* **THE TASK**
Return each line of the records below that contains the word "dette".

(Saved data entries)
<<<<

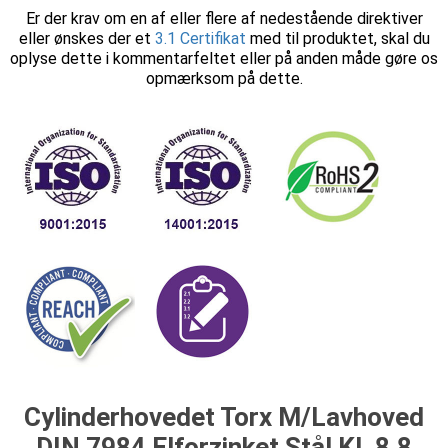
Er der krav om en af eller flere af nedestående direktiver
eller ønskes der et
3.1 Certifikat
med til produktet, skal du
oplyse dette i kommentarfeltet eller på anden måde gøre os
opmærksom på dette.
Cylinderhovedet Torx M/Lavhoved
DIN 7984 Elforzinket Stål Kl. 8.8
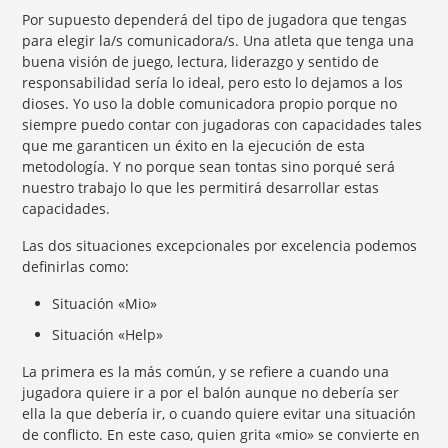
Por supuesto dependerá del tipo de jugadora que tengas
para elegir la/s comunicadora/s. Una atleta que tenga una
buena visión de juego, lectura, liderazgo y sentido de
responsabilidad sería lo ideal, pero esto lo dejamos a los
dioses. Yo uso la doble comunicadora propio porque no
siempre puedo contar con jugadoras con capacidades tales
que me garanticen un éxito en la ejecución de esta
metodología. Y no porque sean tontas sino porqué será
nuestro trabajo lo que les permitirá desarrollar estas
capacidades.
Las dos situaciones excepcionales por excelencia podemos
definirlas como:
Situación «Mio»
Situación «Help»
La primera es la más común, y se refiere a cuando una
jugadora quiere ir a por el balón aunque no debería ser
ella la que debería ir, o cuando quiere evitar una situación
de conflicto. En este caso, quien grita «mio» se convierte en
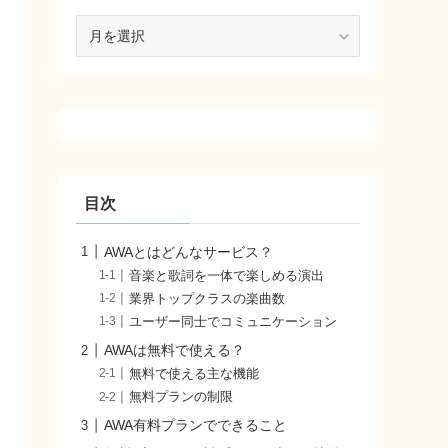
ア
ー
カ
イ
ブ
目次
AWAとはどんなサービス？
音楽と歌詞を一体で楽しめる演出
業界トップクラスの楽曲数
ユーザー同士でコミュニケーション
AWAは無料で使える？
無料で使える主な機能
無料プランの制限
AWA有料プランでできること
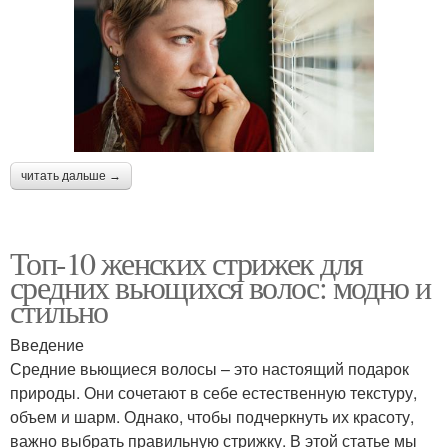
читать дальше →
Топ-10 женских стрижек для
средних вьющихся волос: модно и
стильно
Введение
Средние вьющиеся волосы – это настоящий подарок
природы. Они сочетают в себе естественную текстуру,
объем и шарм. Однако, чтобы подчеркнуть их красоту,
важно выбрать правильную стрижку. В этой статье мы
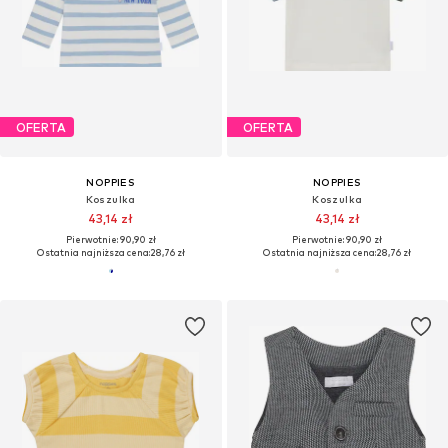
OFERTA
OFERTA
NOPPIES
NOPPIES
Koszulka
Koszulka
43,14 zł
43,14 zł
Pierwotnie: 90,90 zł
Pierwotnie: 90,90 zł
Ostatnia najniższa cena:
28,76 zł
Ostatnia najniższa cena:
28,76 zł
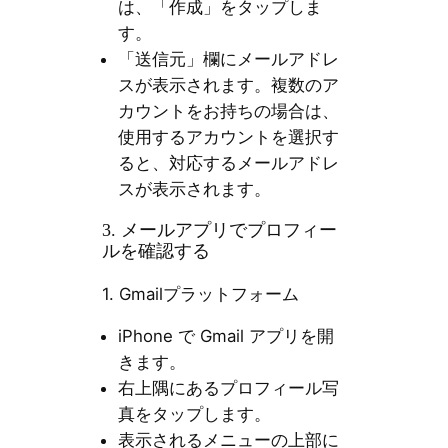
は、「作成」をタップしま
す。
「送信元」欄にメールアドレ
スが表示されます。複数のア
カウントをお持ちの場合は、
使用するアカウントを選択す
ると、対応するメールアドレ
スが表示されます。
3. メールアプリでプロフィー
ルを確認する
1. Gmailプラットフォーム
iPhone で Gmail アプリを開
きます。
右上隅にあるプロフィール写
真をタップします。
表示されるメニューの上部に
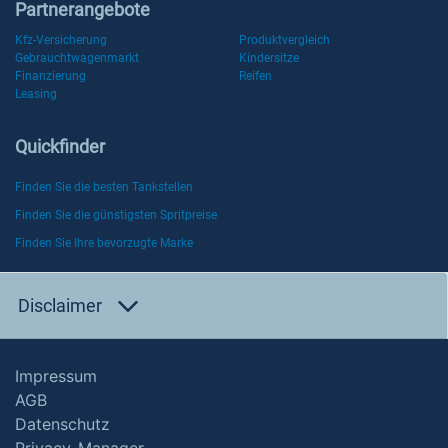
Partnerangebote
Kfz-Versicherung
Produktvergleich
Gebrauchtwagenmarkt
Kindersitze
Finanzierung
Reifen
Leasing
Quickfinder
Finden Sie die besten Tankstellen
Finden Sie die günstigsten Spritpreise
Finden Sie Ihre bevorzugte Marke
Disclaimer
Impressum
AGB
Datenschutz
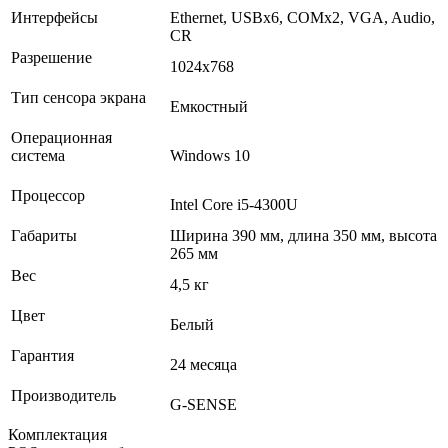
Интерфейсы
Ethernet, USBх6, COMх2, VGA, Audio,
CR
Разрешение
1024x768
Тип сенсора экрана
Емкостный
Операционная
система
Windows 10
Процессор
Intel Core i5-4300U
Габариты
Ширина 390 мм, длина 350 мм, высота
265 мм
Вес
4,5 кг
Цвет
Белый
Гарантия
24 месяца
Производитель
G-SENSE
Комплектация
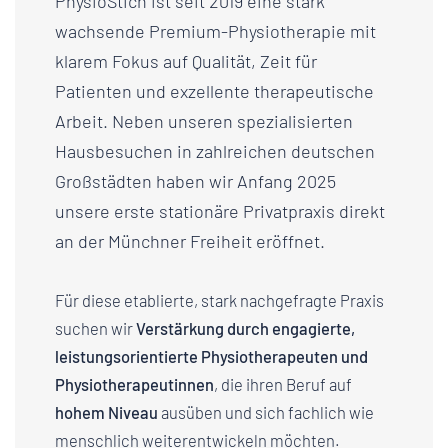
PhysioStich ist seit 2019 eine stark
wachsende Premium-Physiotherapie mit
klarem Fokus auf Qualität, Zeit für
Patienten und exzellente therapeutische
Arbeit. Neben unseren spezialisierten
Hausbesuchen in zahlreichen deutschen
Großstädten haben wir Anfang 2025
unsere erste stationäre Privatpraxis direkt
an der Münchner Freiheit eröffnet.
Für diese etablierte, stark nachgefragte Praxis
suchen wir
Verstärkung durch engagierte,
leistungsorientierte Physiotherapeuten und
Physiotherapeutinnen
, die ihren Beruf auf
hohem Niveau
ausüben und sich fachlich wie
menschlich weiterentwickeln möchten.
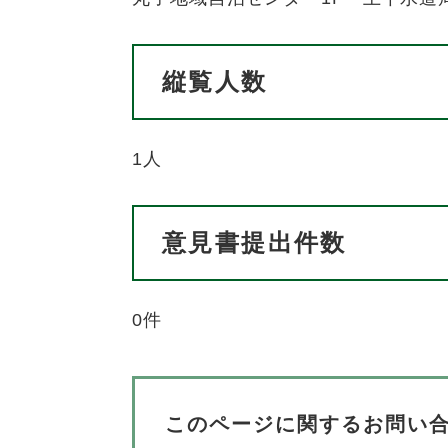
縦覧人数
1人
意見書提出件数
0件
このページに関するお問い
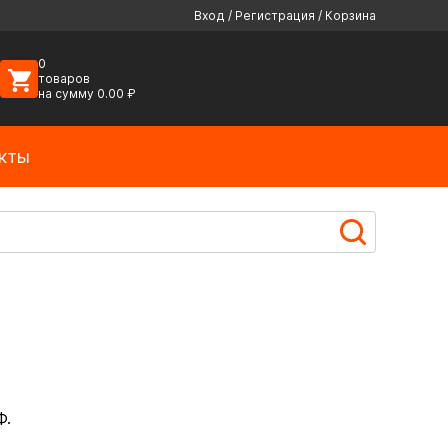
Вход
/
Регистрация
/
Корзина
0
товаров
на сумму
0.00
₽
кты
Ф.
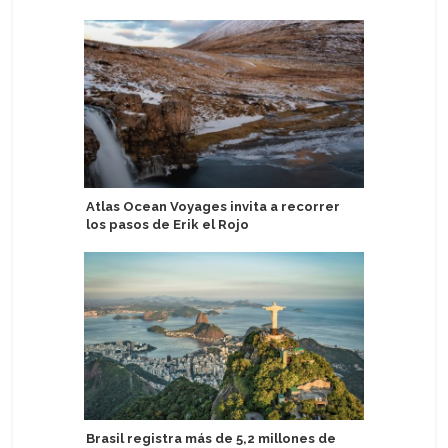
Atlas Ocean Voyages invita a recorrer
Heritage
los pasos de Erik el Rojo
inaugura
2027-28
Brasil registra más de 5,2 millones de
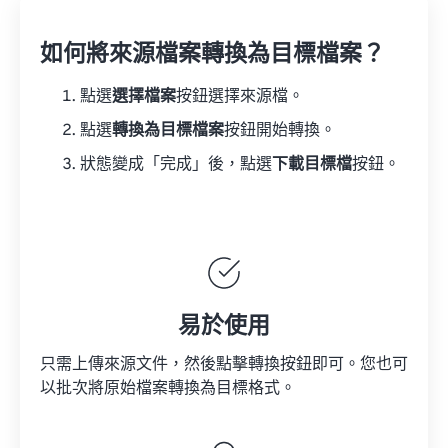
如何將來源檔案轉換為目標檔案？
點選
選擇檔案
按鈕選擇來源檔。
點選
轉換為目標檔案
按鈕開始轉換。
狀態變成「完成」後，點選
下載目標檔
按鈕。
易於使用
只需上傳來源文件，然後點擊轉換按鈕即可。您也可
以批次將原始檔案轉換為目標格式。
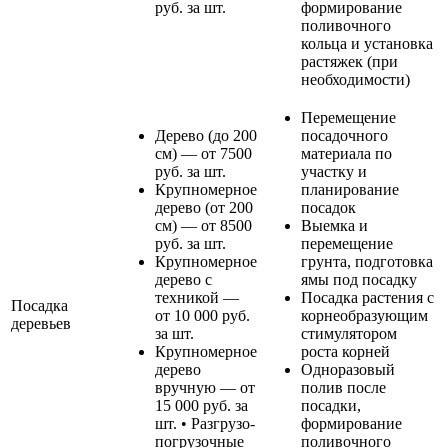
руб. за шт.
формирование
поливочного
кольца и установка
растяжек (при
необходимости)
Перемещение
Дерево (до 200
посадочного
см) — от 7500
материала по
руб. за шт.
участку и
Крупномерное
планирование
дерево (от 200
посадок
см) — от 8500
Выемка и
руб. за шт.
перемещение
Крупномерное
грунта, подготовка
дерево с
ямы под посадку
техникой —
Посадка растения с
Посадка
от 10 000 руб.
корнеобразующим
деревьев
за шт.
стимулятором
Крупномерное
роста корней
дерево
Одноразовый
вручную — от
полив после
15 000 руб. за
посадки,
шт. • Разгрузо-
формирование
погрузочные
поливочного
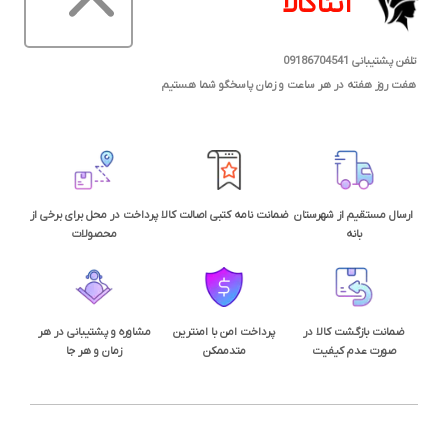
آتناکالا
تلفن پشتیبانی 09186704541
هفت روز هفته در هر ساعت و زمان پاسخگو شما هستیم
ارسال مستقیم از شهرستان
ضمانت نامه کتبی اصالت کالا
پرداخت در محل برای برخی از
بانه
محصولات
ضمانت بازگشت کالا در
پرداخت امن با امنترین
مشاوره و پشتیبانی در هر
صورت عدم کیفیت
متدممکن
زمان و هر جا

>>>>

* **FINISHED EXERCISE**
oplyse dette i kommentarfeltet eller på anden måde gøre os
opmærksom på dette.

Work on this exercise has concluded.